● HOW TO COMPLETE THIS TASK
Reproduce word for word the text read from every one of the items below, and leave the pictures out of your answer.

** DATASET follows **

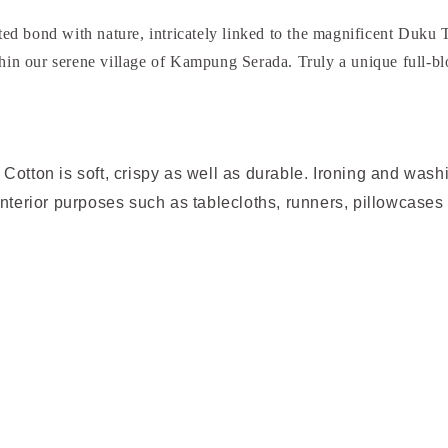
d bond with nature, intricately linked to the magnificent Duku T
thin our serene village of Kampung Serada. Truly a unique full-bl
Cotton is soft, crispy as well as durable. Ironing and was
interior purposes such as tablecloths, runners, pillowcases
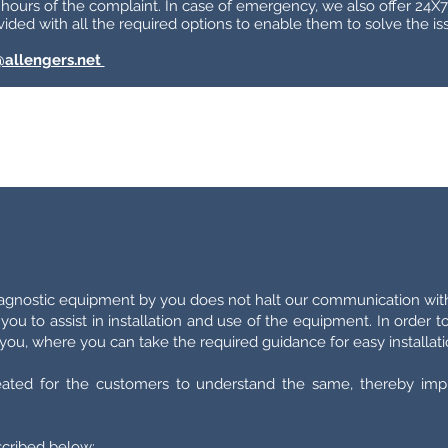
 hours of the complaint. In case of emergency, we also offer 24X7 
ided with all the required options to enable them to solve the iss
@allengers.net
iagnostic equipment by you does not halt our communication wit
 you to assist in installation and use of the equipment. In order 
ou, where you can take the required guidance for easy installati
eated for the customers to understand the same, thereby imp
escribed below:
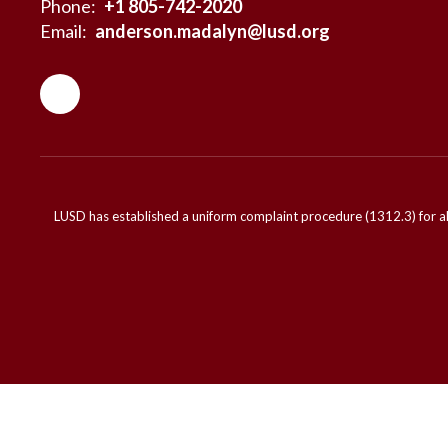
Phone:
+1 805-742-2020
Email:
anderson.madalyn@lusd.org
LUSD has established a uniform complaint procedure (1312.3) for al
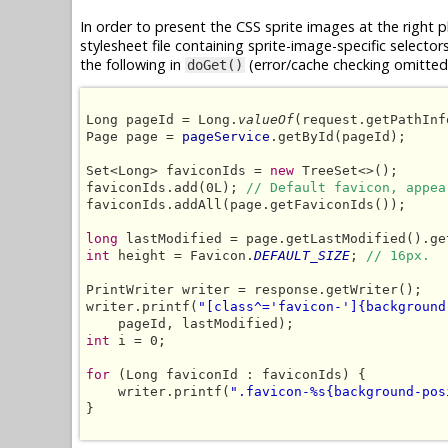
In order to present the CSS sprite images at the right 
stylesheet file containing sprite-image-specific selector
the following in
(error/cache checking omitted 
doGet()
Long pageId = Long.
valueOf
(request.getPathInf
Page page = 
pageService
.getById(pageId);

Set<Long> faviconIds = 
new
 TreeSet<>();

faviconIds.add(0L); 
// Default favicon, appea
faviconIds.addAll(page.getFaviconIds());

long
int
 height = Favicon.
DEFAULT_SIZE
; 
// 16px.
PrintWriter writer = response.getWriter();

writer.printf(
"[class^='favicon-']{background
int
 i = 0;

for
 (Long faviconId : faviconIds) {

    writer.printf(
".favicon-%s{background-pos
}
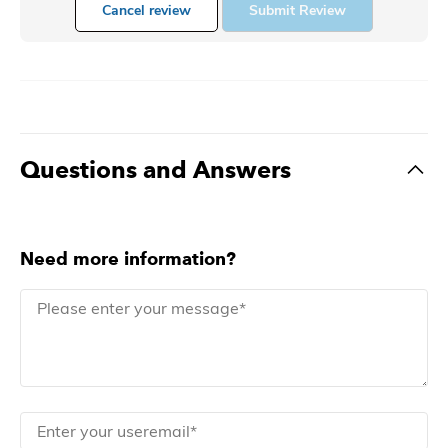
Cancel review
Submit Review
Questions and Answers
Need more information?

** End of DATASET **

● SOLUTION FOR THIS PROBLEM
d bond with nature, intricately linked to the magnificent Duku T
thin our serene village of Kampung Serada. Truly a unique full-bl
Cotton is soft, crispy as well as durable. Ironing and was
interior purposes such as tablecloths, runners, pillowcases
 hours of the complaint. In case of emergency, we also offer 24X7 
ided with all the required options to enable them to solve the iss
@allengers.net
iagnostic equipment by you does not halt our communication wit
 you to assist in installation and use of the equipment. In order 
ou, where you can take the required guidance for easy installati
eated for the customers to understand the same, thereby imp
escribed below:
Phone:
+1 805-742-2020
Email:
anderson.madalyn@lusd.org
LUSD has established a uniform complaint procedure (1312.3) for al
In order to present the CSS sprite images at the right 
stylesheet file containing sprite-image-specific selector
the following in
(error/cache checking omitted 
doGet()
Long pageId = Long.
valueOf
(request.getPathInf
Page page = 
pageService
.getById(pageId);

Set<Long> faviconIds = 
new
 TreeSet<>();

faviconIds.add(0L); 
// Default favicon, appea
faviconIds.addAll(page.getFaviconIds());

long
int
 height = Favicon.
DEFAULT_SIZE
; 
// 16px.
PrintWriter writer = response.getWriter();

writer.printf(
"[class^='favicon-']{background
int
 i = 0;

for
 (Long faviconId : faviconIds) {

    writer.printf(
".favicon-%s{background-pos
}
Cancel review
Submit Review
Questions and Answers
Need more information?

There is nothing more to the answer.